Multi-factor authentication is the single highest-return security control available to a small business. It stops the majority of credential-based attacks cold. Yet many BC businesses still do not have MFA deployed across all accounts - often because the rollout feels technically complex or politically difficult. Here is a step-by-step guide.
Why MFA Matters More Than Any Other Control
According to Microsoft's own telemetry, MFA blocks over 99 percent of account compromise attacks. Credentials are leaked constantly - through phishing, data breaches at third-party sites, and password reuse. Without MFA, a stolen password is all an attacker needs. With MFA, a stolen password is useless without the second factor.
Cyber insurance providers now ask specifically whether MFA is enforced on email, VPN, and remote access. Answering 'no' to any of these can result in policy exclusions or declined coverage. MFA is no longer optional for insurable businesses.
Step 1: Audit Your Account Inventory
Before you can enable MFA, you need to know what accounts exist. Run a user audit in Microsoft 365: active users, guest users, shared mailboxes, service accounts, and admin accounts. Categorise each one by risk level. Admin accounts are highest priority.
Disable or license-remove inactive accounts. Every dormant account is an attack surface. If a former employee's account is still active and not covered by MFA, it is a vulnerability.
Step 2: Choose Your MFA Method
In Microsoft 365, the recommended MFA methods in priority order are: Microsoft Authenticator app (push notification or passwordless), hardware FIDO2 keys (YubiKey), software TOTP apps (Google Authenticator, Authy), and SMS OTP as a last resort. SMS is the weakest option due to SIM-swapping attacks but is better than nothing.
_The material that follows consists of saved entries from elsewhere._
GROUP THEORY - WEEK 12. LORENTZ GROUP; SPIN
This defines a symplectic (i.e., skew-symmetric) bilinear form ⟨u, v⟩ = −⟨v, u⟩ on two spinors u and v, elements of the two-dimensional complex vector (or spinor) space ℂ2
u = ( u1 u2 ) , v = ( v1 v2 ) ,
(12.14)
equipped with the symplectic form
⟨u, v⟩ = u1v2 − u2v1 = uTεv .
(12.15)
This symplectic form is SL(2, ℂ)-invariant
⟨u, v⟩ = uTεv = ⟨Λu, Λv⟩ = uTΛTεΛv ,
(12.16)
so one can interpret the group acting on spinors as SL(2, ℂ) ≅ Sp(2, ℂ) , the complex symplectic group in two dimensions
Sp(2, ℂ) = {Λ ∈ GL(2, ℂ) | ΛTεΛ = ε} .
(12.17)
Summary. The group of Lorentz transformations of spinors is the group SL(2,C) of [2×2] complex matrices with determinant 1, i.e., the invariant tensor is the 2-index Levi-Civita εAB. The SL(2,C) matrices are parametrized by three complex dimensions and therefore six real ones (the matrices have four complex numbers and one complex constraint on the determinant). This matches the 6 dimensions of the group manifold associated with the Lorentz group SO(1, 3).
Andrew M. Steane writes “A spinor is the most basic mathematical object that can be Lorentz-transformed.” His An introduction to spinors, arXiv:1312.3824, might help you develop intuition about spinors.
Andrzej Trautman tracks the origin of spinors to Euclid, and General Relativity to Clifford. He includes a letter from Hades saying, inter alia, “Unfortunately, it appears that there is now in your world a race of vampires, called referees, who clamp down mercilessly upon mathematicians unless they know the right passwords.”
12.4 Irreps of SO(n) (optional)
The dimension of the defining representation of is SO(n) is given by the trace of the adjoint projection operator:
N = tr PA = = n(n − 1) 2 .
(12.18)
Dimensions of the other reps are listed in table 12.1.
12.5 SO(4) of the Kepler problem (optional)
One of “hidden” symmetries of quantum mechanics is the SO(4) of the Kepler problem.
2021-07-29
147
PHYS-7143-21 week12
For most BC SMBs, Microsoft Authenticator is the right default. It is free, integrated into M365, and supports number matching which blocks push fatigue attacks.
Step 3: Enforce via Conditional Access
In M365 Business Premium, use Conditional Access to require MFA for all users, not just admins. Set the policy to require MFA when signing in from any location, and block legacy authentication protocols (SMTP AUTH, IMAP, POP3) which cannot use MFA.
If you are on M365 Business Basic or Standard, use Security Defaults to enable per-user MFA. It is less granular than Conditional Access but it covers the basics and is enabled with two clicks.
Step 4: Communicate and Train
MFA rollout fails when users are surprised. Communicate in advance: what is changing, when it takes effect, and how to set up the authenticator app. Offer a 10-minute setup session for anyone who needs help. The support overhead on day one is small compared to the risk reduction.
Create a short written guide specific to your authenticator app. Include screenshots. Distribute it before the enforcement date. A well-supported rollout has far fewer support tickets than a silent one.
Step 5: Handle Exceptions Properly
Some service accounts and shared mailboxes cannot use interactive MFA. Handle these with app passwords or modern authentication flows, and document each exception with a business justification. Do not allow exception creep - every exemption is a risk.
Review your exception list quarterly. Service accounts that no longer exist should be deleted. Exceptions that have outgrown their justification should be brought into compliance.